The Research Computing Series is a great opportunity to learn about the research on campus as well as the computing resources available to faculty, staff and students. The Spring 2025 Research Computing Series will consist of two virtual sessions on Microsoft Teams.
The April 2 session (1:30-2:30 p.m.) will feature HTCondor representatives Christina Koch and Greg Thain from the Center for High Throughput Computing at the University of Wisconsin. Koch is a research computing facilitator who helps researchers scale up their computing on HTC resources and also contributes to various projects that support the development and deployment of high throughput technologies and infrastructure. Thain is a senior software engineer who has worked on the HTCondor HTC system since 2004. They will cover topics such as how HTCondor implements HTC, the process for submitting your first batch jobs, and advanced Condor tricks you might not know.

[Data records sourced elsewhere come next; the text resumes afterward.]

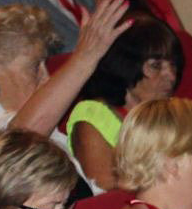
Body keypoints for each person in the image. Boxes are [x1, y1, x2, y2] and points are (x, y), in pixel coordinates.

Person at [0, 0, 129, 189]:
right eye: (34, 67)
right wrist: (84, 59)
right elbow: (14, 144)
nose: (46, 77)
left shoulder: (48, 129)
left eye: (45, 64)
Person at [68, 17, 181, 191]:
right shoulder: (93, 116)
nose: (171, 76)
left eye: (173, 65)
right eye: (156, 65)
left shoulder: (172, 109)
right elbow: (105, 194)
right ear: (126, 66)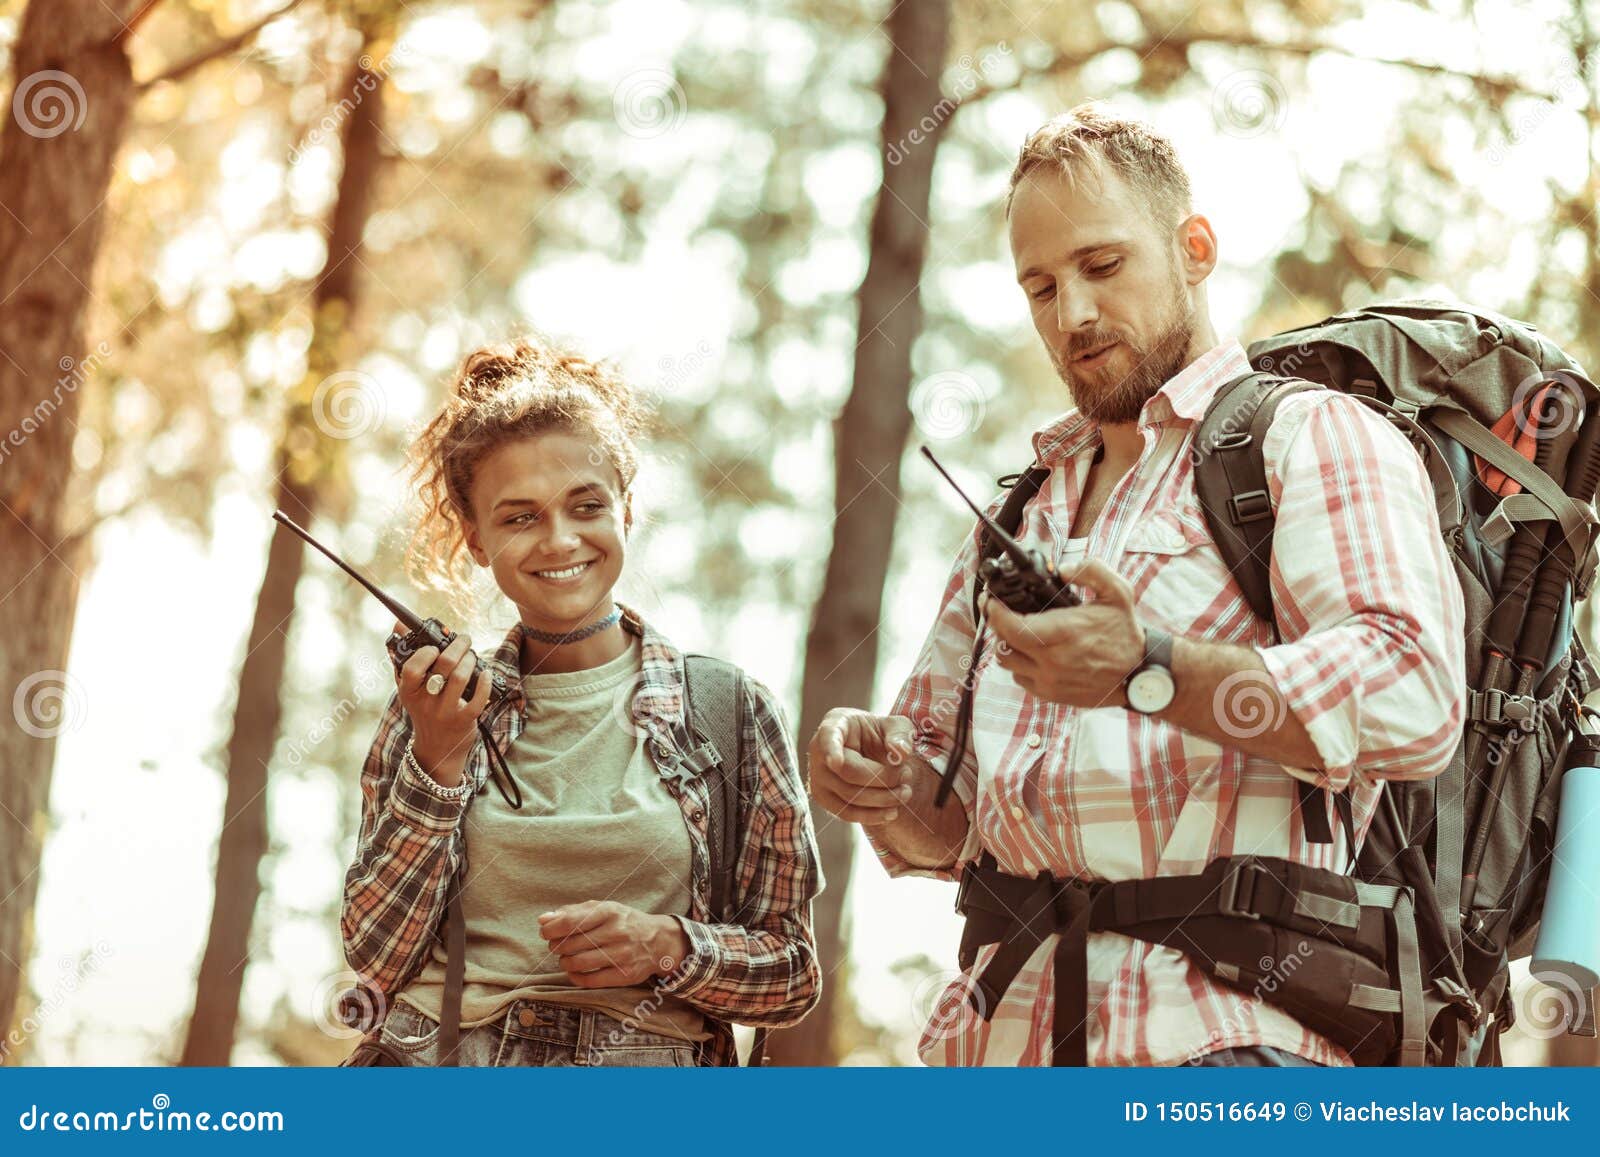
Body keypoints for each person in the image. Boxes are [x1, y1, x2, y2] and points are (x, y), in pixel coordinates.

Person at [808, 102, 1465, 1067]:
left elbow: (1414, 692)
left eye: (1101, 266)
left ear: (1194, 248)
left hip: (1224, 1050)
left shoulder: (1308, 439)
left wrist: (1148, 668)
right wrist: (885, 780)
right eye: (1040, 285)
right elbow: (943, 822)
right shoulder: (1020, 514)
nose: (1071, 313)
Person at [340, 337, 822, 1066]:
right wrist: (439, 761)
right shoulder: (431, 705)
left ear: (627, 509)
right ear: (475, 538)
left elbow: (792, 975)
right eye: (519, 517)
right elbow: (374, 955)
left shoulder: (730, 711)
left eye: (586, 505)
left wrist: (668, 945)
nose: (559, 539)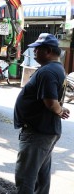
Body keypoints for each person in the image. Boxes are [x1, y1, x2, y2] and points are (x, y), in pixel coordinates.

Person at [14, 33, 70, 194]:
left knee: (26, 176)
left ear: (48, 51)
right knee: (41, 175)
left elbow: (51, 102)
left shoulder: (48, 71)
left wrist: (59, 110)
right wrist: (61, 109)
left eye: (37, 49)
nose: (34, 53)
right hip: (45, 131)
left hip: (38, 132)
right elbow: (55, 99)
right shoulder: (57, 68)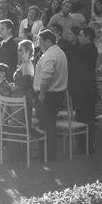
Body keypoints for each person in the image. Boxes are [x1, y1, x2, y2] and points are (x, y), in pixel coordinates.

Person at [34, 29, 68, 161]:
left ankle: (48, 154)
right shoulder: (60, 52)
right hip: (57, 93)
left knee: (46, 125)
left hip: (48, 94)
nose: (39, 44)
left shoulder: (49, 55)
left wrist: (42, 93)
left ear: (48, 41)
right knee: (49, 124)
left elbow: (47, 76)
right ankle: (47, 153)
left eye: (40, 41)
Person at [74, 28, 98, 151]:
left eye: (81, 35)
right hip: (84, 87)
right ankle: (84, 145)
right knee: (83, 117)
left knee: (86, 117)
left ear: (87, 37)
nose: (79, 37)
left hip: (86, 88)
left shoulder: (88, 48)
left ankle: (87, 146)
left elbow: (74, 51)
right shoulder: (87, 48)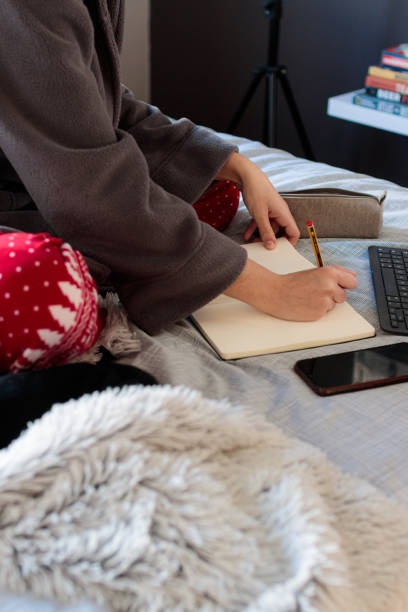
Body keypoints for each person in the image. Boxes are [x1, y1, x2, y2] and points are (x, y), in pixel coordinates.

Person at [0, 0, 357, 336]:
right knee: (48, 292)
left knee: (217, 188)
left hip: (52, 172)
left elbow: (99, 105)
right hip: (36, 195)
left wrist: (238, 166)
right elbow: (83, 186)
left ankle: (153, 251)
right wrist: (272, 288)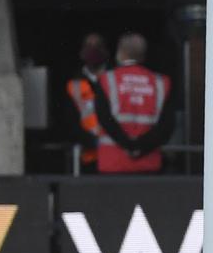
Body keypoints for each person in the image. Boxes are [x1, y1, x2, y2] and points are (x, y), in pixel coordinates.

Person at [91, 32, 174, 174]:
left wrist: (128, 145)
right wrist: (139, 147)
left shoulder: (107, 80)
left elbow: (104, 119)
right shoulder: (161, 83)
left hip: (112, 163)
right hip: (148, 163)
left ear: (120, 52)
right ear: (143, 54)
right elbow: (166, 126)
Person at [60, 32, 110, 173]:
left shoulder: (115, 80)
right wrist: (90, 141)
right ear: (82, 52)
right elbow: (70, 121)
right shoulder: (74, 84)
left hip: (115, 156)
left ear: (106, 51)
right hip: (87, 158)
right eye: (89, 46)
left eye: (98, 46)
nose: (93, 50)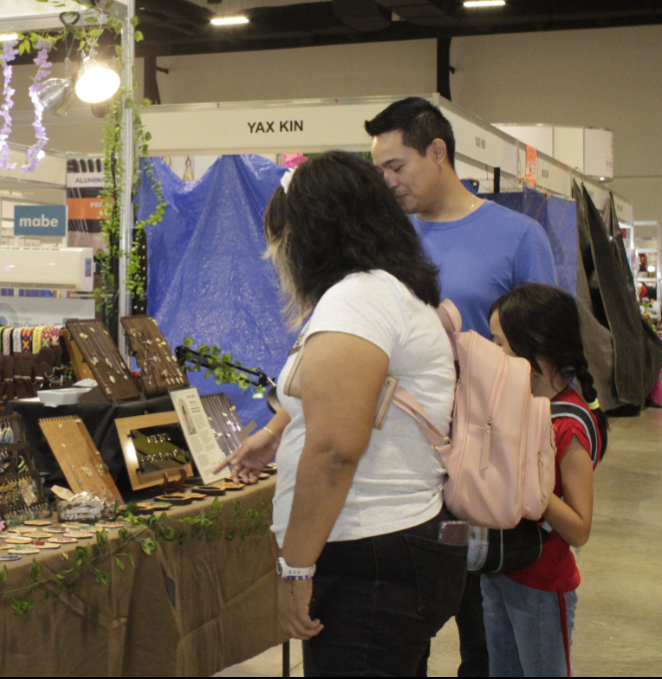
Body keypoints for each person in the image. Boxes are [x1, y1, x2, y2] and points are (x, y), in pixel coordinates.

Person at [220, 152, 467, 676]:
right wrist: (274, 433)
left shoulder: (358, 299)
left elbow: (335, 449)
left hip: (368, 555)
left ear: (310, 234)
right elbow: (350, 396)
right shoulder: (387, 292)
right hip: (393, 546)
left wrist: (295, 570)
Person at [366, 96, 557, 677]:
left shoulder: (519, 237)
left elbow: (545, 365)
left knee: (487, 640)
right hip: (402, 463)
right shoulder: (388, 241)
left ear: (438, 152)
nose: (388, 182)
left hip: (485, 463)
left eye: (396, 166)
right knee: (402, 634)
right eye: (379, 172)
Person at [486, 284, 606, 677]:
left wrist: (529, 476)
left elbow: (579, 528)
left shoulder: (567, 425)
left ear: (534, 349)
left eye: (499, 342)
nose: (492, 353)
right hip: (498, 571)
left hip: (541, 586)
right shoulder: (519, 406)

The April 16 session (1:30-2:30 p.m.) will feature Sadjad Arzash, a postdoctoral researcher and theoretical physicist with a keen interest in understanding the emergent properties of biological tissues and biopolymer networks. Arzash’s postdoctoral research explores the mechanics of epithelial tissues through the lens of learning and adaptation, using theoretical and computational approaches. He is currently a postdoctoral researcher at Georgia Tech working with Prof. Shiladitya Banerjee. Previously, he was a postdoc in the Physics Department at Syracuse University from 2022-2025, working jointly with Prof. Lisa Manning (Syracuse) and Prof. Andrea Liu (UPenn). He earned his PhD from Rice University in 2021.